You should pick an extremely small amount — a barely visible smudge of bacteria on the pipette tip is sufficient. Over-picking is one of the most common reasons colony PCR fails because excess bacterial biomass contains proteases, lipopolysaccharides, and other compounds that inhibit Taq DNA polymerase. If reactions are consistently failing, try resuspending the colony in 10 µL of sterile water, heating at 95°C for 5 minutes to lyse cells, then using just 1–2 µL of the clarified supernatant as your template.

Why do I need a 10% pipetting overage in my colony PCR master mix?

Pipetting overage compensates for the inevitable small volume losses that occur during liquid handling — from liquid adhering to pipette tips, to minor calibration errors, to foam in the tube. When distributing a master mix into 12 or 96 wells, these small losses accumulate and without overage you will run short before filling the last tubes. A standard 10% overage is appropriate for strip tubes; for 96-well plates using multichannel pipettes, 15% is often more prudent due to the additional handling steps.

What is the purpose of a long initial denaturation step in colony PCR?

Colony PCR uses intact bacterial cells as the template source, so the PCR must first physically disrupt the bacterial cell wall and membrane to release the chromosomal or plasmid DNA. A prolonged initial denaturation at 95°C for 5–10 minutes achieves this by heat-lysing the cells. This step is critical — standard PCR protocols only require a 1–3 minute initial denaturation because purified DNA is already accessible. Skipping or shortening this step when using whole colonies will result in no amplification or very faint, inconsistent bands.

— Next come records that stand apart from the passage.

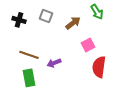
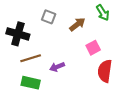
black cross: (19, 20) -> (18, 34), moved, size x1.5
brown line: (29, 55) -> (31, 58), turned -36
green rectangle: (29, 78) -> (31, 83), turned -66

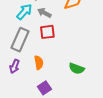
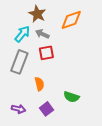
purple arrow: (15, 66) -> (18, 109), moved, turned -96
green semicircle: (77, 69) -> (71, 97), moved

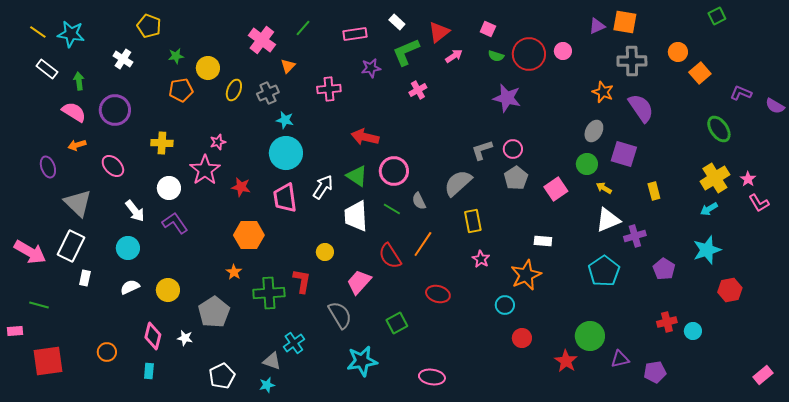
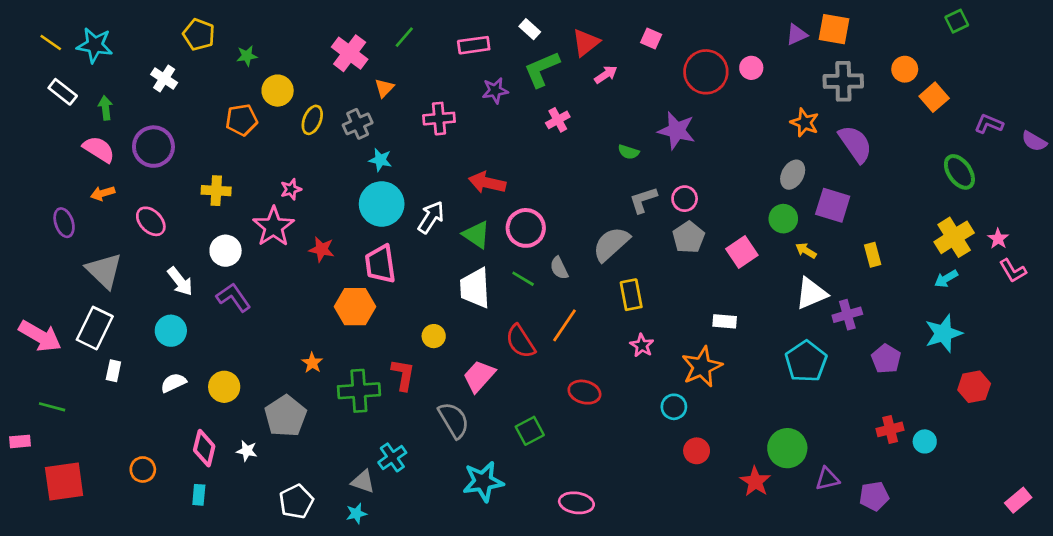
green star: (176, 56) -> (247, 56), moved
green semicircle: (496, 56) -> (629, 152), moved
white arrow: (323, 187) -> (431, 217), moved
orange hexagon: (249, 235) -> (355, 307), moved

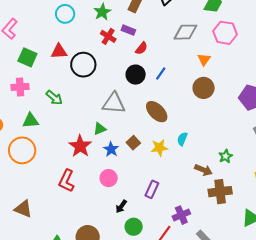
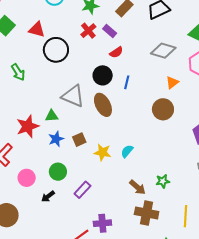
blue line: (161, 74) -> (127, 82), turned -40
brown ellipse: (157, 112) -> (103, 105), moved
pink circle: (109, 178) -> (27, 178), moved
green circle: (134, 227) -> (58, 172), moved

Should I include positive and negative controls in colony PCR?

Yes, controls are strongly recommended and considered best practice in any diagnostic PCR experiment. A positive control — ideally a purified plasmid or a previously confirmed positive clone — verifies that your master mix was prepared correctly and your thermocycler is functioning. A negative control using water instead of template confirms there is no contamination in your reagents. Without these controls, a completely negative result is uninterpretable: you cannot distinguish between a genuine absence of positive clones versus a failed reaction.

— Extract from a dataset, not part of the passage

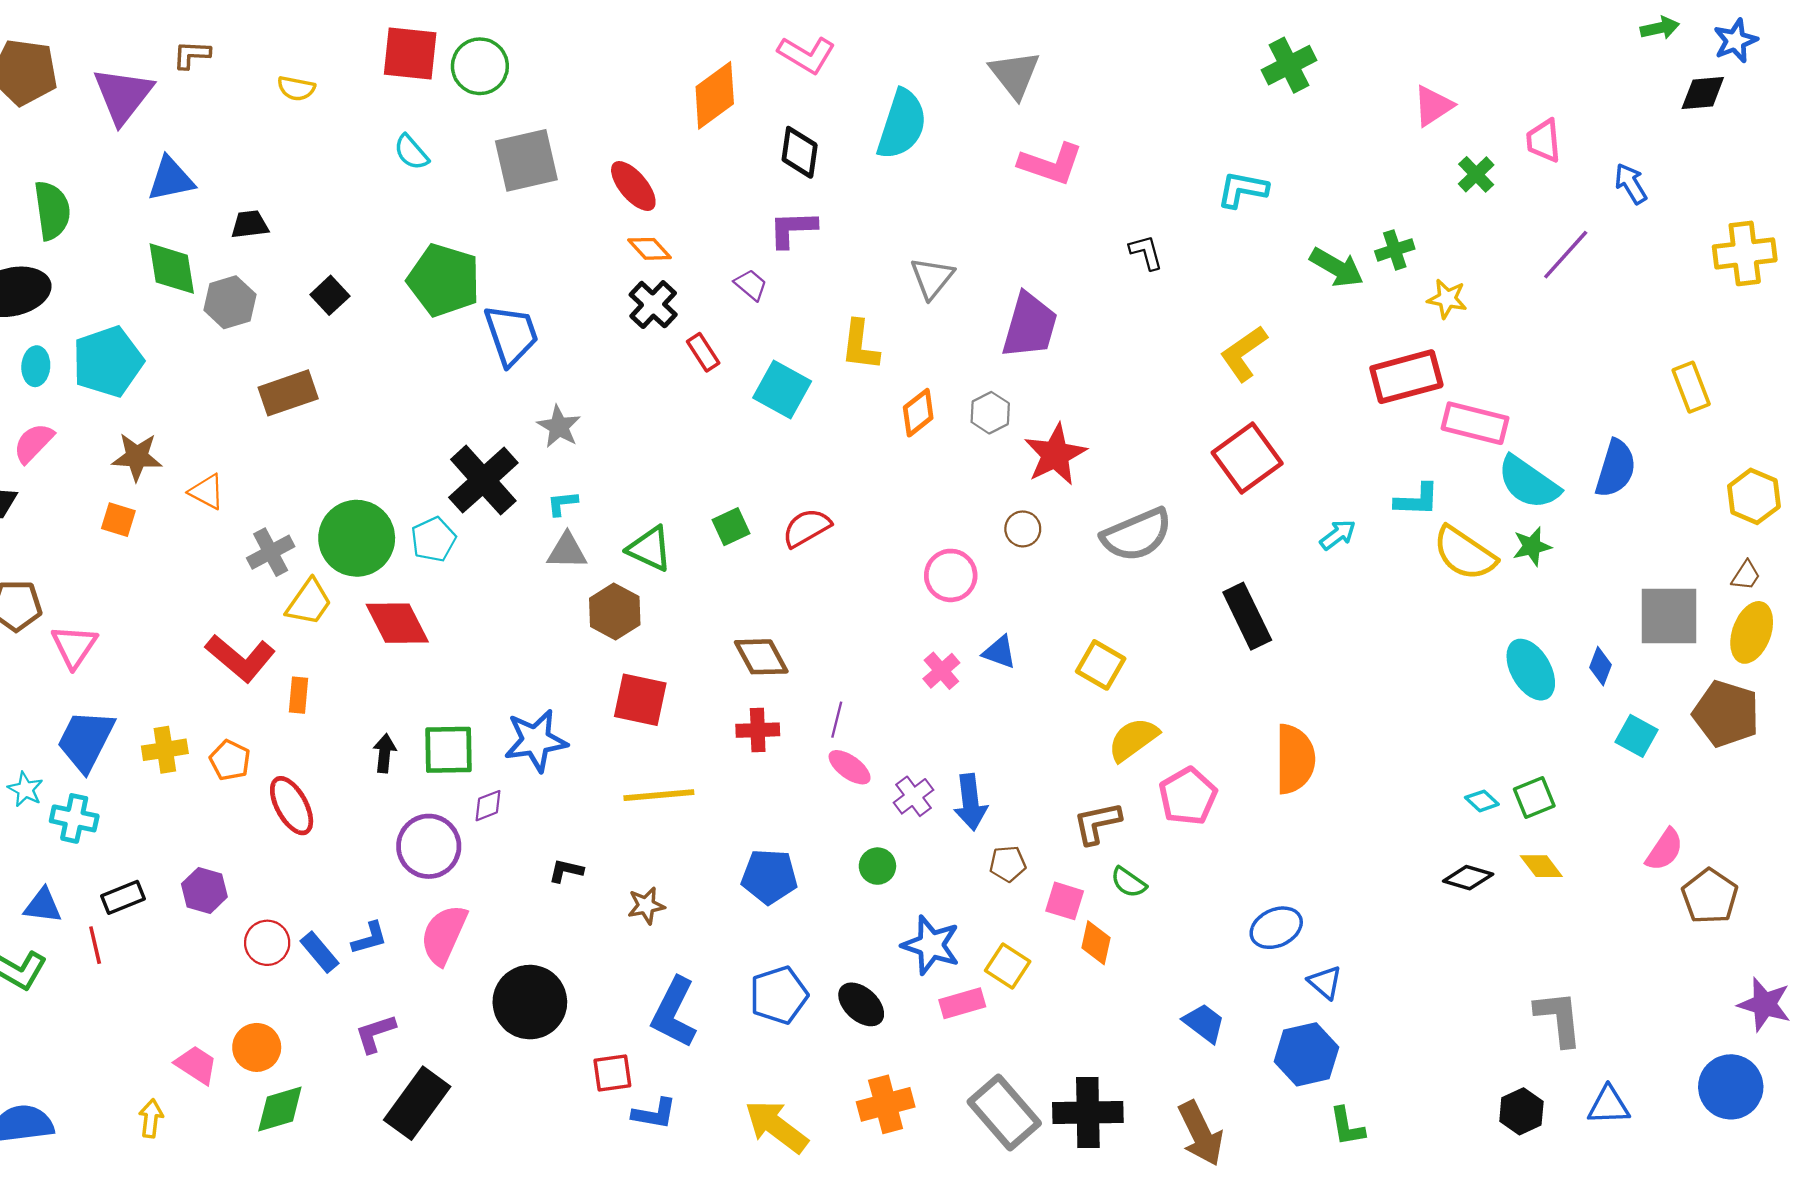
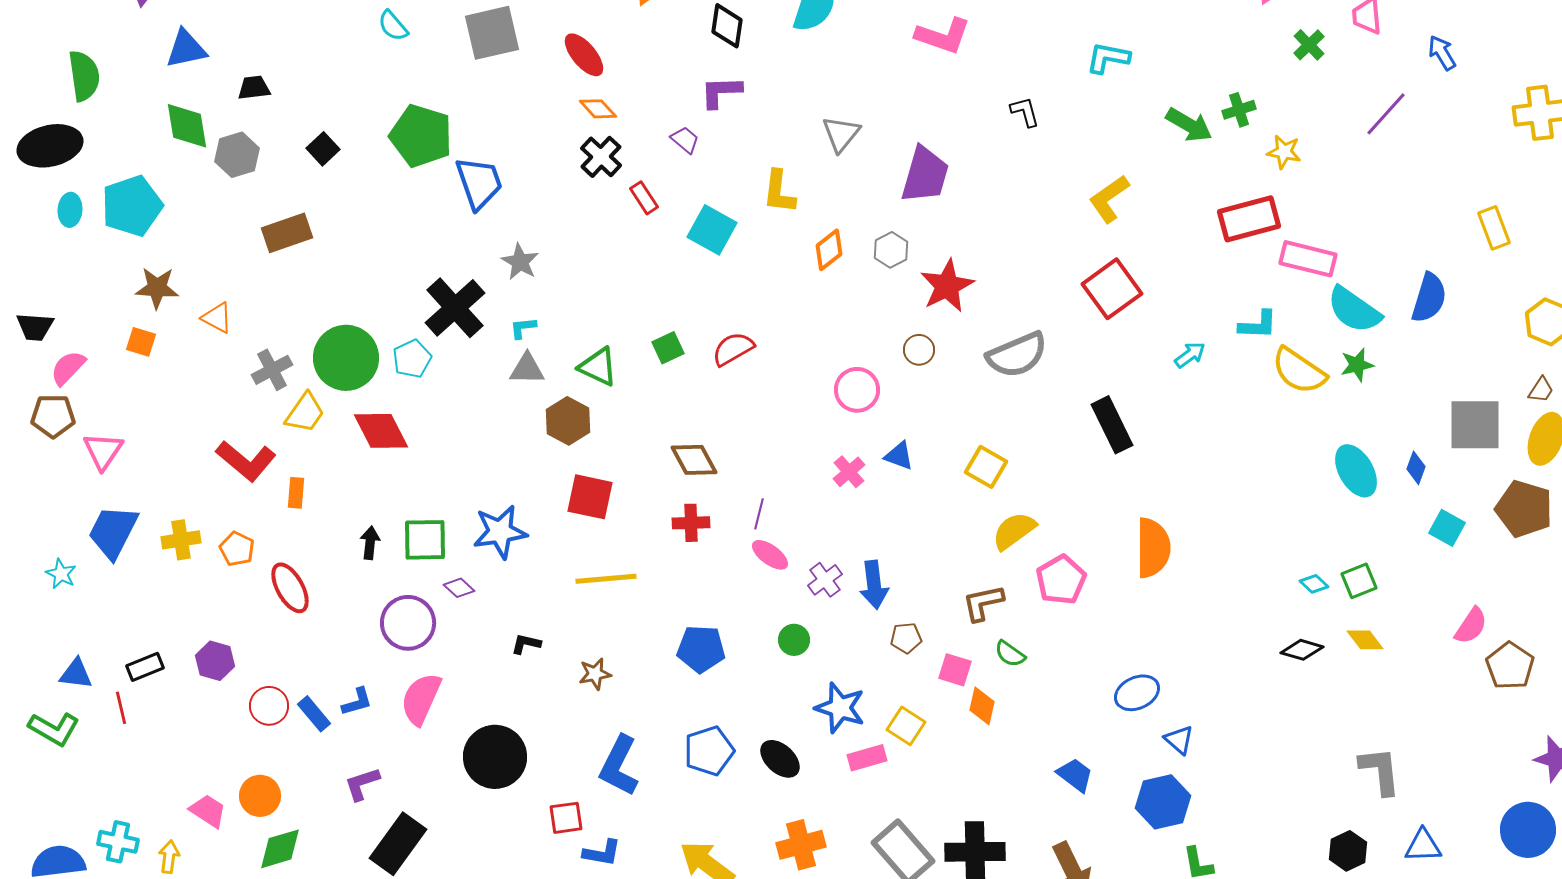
pink semicircle: (33, 443) -> (68, 368), moved
purple diamond: (488, 806) -> (459, 588), turned 64
cyan cross: (74, 818) -> (118, 842), moved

What is the difference between insert-specific and backbone-specific primers for colony screening?

Insert-specific primers bind within the target gene or insert sequence and only amplify a product if that sequence is present in the construct. Backbone-specific primers (also called vector-specific primers) flank the cloning site from within the plasmid backbone. When using backbone primers with an empty vector, they amplify a small fragment; with the insert present, they amplify a larger fragment. Backbone primers are advantageous because they work without prior knowledge of the exact insert sequence and allow easy size differentiation on an agarose gel.